Second, this also shows us that we can be confident in our resurrection. In particular, Paul says that we can know that we will be raised because of the Spirit in our hearts as a down payment. Some might say that this is about the feelings of confidence that the Spirit gives us, but that doesn’t make sense to me. Have you ever heard of a bank that would accept a feeling as a down payment?
Instead, this has to be something tangible that fills us with justified confidence. In the case of first-century Christians, it was the miraculous gifts. When you could speak foreign languages or predict the future, that proved to you that your faith was more than a matter of wishful thinking.
Today, the Spirit carries out this work through the word. I don’t merely feel that I will be raised. I know that I will be because of the Biblical evidence for the resurrection of Jesus. The Scriptures assure me that my faith isn’t based on wishful thinking either.
Our final pair of the evening is BELIEVING AND FOLLOWING. This plays out in 2 Corinthians 5:6-15. Believing seems like an odd thing to link with death, but Paul does so in two ways. First, he points out that because of our faith, we no longer fear death but rather even long for it. It is much better to be away from the body and at home with the Lord!
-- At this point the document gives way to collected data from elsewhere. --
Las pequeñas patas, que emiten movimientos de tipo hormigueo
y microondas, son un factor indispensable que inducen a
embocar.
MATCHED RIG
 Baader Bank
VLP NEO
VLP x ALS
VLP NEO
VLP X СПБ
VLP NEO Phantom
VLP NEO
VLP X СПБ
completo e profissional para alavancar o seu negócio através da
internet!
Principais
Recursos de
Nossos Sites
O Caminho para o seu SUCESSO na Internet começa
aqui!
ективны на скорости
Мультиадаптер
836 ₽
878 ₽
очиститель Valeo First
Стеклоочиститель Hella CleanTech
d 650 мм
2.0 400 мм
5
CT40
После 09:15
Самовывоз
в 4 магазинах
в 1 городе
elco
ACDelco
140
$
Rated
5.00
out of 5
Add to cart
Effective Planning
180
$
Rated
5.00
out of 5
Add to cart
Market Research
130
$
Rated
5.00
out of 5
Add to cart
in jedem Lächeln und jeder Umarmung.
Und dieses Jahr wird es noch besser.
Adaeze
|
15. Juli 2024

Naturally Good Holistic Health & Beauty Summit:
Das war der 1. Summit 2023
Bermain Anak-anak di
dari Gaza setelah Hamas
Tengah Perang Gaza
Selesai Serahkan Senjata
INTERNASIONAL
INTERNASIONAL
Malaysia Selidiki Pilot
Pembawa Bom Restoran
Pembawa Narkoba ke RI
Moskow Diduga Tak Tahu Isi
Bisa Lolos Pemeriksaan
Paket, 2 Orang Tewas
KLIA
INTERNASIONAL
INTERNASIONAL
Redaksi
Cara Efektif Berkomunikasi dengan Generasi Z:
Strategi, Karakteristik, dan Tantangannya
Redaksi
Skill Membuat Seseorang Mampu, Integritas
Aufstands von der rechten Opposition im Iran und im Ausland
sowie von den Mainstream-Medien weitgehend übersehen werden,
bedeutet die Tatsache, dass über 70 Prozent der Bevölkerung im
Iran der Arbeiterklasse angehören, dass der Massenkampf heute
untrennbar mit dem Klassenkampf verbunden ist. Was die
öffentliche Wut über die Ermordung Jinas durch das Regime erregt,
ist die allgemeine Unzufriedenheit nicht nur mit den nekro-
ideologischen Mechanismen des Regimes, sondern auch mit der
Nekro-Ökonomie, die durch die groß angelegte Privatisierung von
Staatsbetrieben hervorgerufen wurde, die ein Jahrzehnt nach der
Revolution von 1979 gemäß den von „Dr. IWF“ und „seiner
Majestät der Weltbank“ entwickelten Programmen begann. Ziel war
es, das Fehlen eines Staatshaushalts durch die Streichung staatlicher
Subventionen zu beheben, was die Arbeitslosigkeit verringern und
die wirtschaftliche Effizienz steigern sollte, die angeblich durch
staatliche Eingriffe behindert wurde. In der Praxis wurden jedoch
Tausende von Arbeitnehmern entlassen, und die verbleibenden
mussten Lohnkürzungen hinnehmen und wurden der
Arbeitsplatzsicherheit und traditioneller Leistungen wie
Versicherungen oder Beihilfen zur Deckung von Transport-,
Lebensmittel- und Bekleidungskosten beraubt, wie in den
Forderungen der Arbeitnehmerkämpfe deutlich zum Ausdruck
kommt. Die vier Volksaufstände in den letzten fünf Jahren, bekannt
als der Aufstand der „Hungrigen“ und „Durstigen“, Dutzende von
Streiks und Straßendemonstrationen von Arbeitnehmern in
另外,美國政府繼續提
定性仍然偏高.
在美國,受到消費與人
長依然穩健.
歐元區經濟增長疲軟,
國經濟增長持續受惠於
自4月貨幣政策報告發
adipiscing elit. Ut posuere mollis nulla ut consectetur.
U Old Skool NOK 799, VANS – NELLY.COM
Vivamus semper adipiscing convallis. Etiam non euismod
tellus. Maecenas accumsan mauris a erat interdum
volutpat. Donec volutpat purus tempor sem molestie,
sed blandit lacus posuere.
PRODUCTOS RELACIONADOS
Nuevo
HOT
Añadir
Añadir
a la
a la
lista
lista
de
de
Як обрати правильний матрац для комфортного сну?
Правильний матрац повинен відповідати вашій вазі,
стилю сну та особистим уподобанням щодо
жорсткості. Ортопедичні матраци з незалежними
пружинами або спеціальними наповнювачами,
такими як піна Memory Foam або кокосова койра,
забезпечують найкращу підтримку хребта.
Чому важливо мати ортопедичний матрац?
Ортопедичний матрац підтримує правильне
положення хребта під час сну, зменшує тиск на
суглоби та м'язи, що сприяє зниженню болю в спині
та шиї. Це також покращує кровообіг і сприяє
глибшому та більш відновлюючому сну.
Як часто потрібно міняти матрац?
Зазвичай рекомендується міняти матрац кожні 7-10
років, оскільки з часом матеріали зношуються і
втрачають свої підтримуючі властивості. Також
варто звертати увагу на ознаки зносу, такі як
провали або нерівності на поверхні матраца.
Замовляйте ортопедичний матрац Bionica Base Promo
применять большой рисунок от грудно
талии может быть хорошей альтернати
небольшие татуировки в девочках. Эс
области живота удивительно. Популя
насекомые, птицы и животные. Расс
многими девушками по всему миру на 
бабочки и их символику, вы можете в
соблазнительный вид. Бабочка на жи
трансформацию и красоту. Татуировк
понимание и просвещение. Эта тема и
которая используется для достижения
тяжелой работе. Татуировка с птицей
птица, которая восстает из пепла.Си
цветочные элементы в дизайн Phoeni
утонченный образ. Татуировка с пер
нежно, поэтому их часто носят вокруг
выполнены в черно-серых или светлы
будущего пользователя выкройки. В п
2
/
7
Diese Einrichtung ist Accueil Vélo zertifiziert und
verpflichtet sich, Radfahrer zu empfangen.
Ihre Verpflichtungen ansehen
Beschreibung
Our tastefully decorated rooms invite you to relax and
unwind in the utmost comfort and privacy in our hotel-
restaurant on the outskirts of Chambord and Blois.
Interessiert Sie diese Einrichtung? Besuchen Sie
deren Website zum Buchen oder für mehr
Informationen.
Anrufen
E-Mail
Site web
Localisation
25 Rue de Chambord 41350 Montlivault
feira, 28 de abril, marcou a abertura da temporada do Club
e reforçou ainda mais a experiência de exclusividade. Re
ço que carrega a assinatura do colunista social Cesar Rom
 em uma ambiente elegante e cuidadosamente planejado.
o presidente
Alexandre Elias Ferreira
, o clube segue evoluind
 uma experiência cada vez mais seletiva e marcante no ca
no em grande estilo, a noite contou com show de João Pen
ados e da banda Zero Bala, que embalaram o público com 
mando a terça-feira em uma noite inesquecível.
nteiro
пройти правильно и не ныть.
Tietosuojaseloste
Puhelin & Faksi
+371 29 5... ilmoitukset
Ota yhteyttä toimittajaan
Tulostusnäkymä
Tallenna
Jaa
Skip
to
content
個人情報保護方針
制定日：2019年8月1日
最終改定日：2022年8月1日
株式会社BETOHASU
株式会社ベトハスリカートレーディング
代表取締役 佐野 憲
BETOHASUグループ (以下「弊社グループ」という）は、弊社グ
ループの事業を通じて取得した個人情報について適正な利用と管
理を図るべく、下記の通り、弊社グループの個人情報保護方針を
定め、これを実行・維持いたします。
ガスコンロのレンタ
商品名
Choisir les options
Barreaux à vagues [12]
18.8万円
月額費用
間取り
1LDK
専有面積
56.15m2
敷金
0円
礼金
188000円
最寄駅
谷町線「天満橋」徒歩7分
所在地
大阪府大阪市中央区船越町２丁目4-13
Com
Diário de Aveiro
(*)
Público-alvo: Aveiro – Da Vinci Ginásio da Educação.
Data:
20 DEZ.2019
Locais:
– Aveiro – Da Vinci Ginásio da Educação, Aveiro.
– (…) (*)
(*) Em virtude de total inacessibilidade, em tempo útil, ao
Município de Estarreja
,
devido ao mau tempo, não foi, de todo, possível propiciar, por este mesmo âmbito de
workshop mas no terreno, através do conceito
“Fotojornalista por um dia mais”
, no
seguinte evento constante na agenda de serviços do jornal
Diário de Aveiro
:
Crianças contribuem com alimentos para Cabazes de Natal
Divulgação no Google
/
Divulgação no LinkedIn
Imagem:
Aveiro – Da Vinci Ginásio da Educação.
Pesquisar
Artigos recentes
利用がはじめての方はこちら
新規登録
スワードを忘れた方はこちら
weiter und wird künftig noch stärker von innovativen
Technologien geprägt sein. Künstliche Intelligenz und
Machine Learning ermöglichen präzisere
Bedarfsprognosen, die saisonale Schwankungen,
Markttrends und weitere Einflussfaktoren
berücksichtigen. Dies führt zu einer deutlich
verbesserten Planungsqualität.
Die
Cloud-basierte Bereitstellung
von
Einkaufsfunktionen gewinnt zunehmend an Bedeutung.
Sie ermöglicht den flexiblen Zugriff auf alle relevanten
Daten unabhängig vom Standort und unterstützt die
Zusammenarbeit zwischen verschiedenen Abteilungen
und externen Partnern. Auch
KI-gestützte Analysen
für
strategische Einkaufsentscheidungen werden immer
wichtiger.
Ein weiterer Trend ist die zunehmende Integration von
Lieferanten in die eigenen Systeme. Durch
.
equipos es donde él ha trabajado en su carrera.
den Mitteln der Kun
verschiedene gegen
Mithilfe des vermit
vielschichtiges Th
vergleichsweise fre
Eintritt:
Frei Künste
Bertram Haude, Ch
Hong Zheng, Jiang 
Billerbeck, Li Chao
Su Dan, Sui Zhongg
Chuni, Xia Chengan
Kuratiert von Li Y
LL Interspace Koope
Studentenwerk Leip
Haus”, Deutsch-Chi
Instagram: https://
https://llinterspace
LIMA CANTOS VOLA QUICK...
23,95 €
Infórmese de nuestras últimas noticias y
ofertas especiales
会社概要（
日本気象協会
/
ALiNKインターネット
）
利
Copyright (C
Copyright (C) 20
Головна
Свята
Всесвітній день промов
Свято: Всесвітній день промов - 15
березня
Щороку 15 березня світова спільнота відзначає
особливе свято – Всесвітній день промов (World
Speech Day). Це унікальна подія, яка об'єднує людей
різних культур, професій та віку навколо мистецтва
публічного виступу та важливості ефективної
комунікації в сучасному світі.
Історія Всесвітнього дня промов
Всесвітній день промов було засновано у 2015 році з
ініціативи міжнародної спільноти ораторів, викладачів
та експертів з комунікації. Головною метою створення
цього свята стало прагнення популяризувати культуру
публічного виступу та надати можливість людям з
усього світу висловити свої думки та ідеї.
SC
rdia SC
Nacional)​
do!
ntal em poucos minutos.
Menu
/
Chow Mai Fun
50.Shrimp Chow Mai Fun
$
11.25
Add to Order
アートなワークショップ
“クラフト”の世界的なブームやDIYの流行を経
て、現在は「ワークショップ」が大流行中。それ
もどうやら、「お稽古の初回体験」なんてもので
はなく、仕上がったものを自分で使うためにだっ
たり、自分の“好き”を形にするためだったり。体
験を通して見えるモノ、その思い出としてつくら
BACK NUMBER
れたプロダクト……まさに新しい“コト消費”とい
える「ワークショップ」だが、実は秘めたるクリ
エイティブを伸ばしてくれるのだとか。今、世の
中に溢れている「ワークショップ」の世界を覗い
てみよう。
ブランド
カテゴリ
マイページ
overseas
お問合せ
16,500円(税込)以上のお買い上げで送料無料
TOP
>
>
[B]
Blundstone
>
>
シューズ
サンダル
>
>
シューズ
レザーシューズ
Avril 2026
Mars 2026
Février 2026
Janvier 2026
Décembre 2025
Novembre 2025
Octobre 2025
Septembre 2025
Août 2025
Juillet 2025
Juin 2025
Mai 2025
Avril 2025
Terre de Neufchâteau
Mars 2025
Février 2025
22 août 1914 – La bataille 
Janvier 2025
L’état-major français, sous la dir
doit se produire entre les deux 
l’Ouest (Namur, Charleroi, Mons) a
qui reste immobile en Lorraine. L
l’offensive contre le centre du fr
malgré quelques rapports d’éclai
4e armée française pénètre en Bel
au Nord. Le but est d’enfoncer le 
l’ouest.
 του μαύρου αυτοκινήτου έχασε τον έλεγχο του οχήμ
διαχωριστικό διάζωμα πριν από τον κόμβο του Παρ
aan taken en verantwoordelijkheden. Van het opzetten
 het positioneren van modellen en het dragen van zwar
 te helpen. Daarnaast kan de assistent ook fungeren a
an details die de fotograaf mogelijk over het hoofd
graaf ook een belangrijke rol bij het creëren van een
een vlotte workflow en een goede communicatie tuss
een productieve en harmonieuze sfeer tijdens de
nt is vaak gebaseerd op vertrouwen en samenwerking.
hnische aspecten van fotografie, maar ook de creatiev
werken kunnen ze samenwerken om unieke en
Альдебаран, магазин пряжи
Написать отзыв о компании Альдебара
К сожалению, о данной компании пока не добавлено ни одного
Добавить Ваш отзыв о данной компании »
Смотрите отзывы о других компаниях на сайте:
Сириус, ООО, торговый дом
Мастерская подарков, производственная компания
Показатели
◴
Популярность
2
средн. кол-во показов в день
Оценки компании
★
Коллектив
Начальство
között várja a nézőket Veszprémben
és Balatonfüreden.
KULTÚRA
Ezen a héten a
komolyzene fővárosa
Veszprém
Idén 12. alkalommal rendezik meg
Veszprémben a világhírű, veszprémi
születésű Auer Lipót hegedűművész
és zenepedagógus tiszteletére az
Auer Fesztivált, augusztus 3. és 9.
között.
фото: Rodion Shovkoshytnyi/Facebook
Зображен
However, and more provocatively, he says in v. 14 that believing in the death of Jesus leads us to die to ourselves. When we understand that the holy Son of God loved us so much that He died for us, it’s a life-changing realization. If we’re decent people at all, we don’t shrug that one off. It moves us to devote ourselves to Him like He devoted Himself to us.
The following part is twofold too. First, following Jesus leads us on the path to heaven that He blazed. When we are in heaven, we are not merely at home. We are at home with the Lord, and it is the presence of our Lord that makes heaven our home at all.
Second, when we die to ourselves because of the awe-inspiring sacrifice of Christ, we don’t stay dead. Rather than continuing to live for ourselves, we live for Him. He died and was raised, and we strive to conform to that pattern as closely as possible, knowing that union with His death means union with His resurrection too.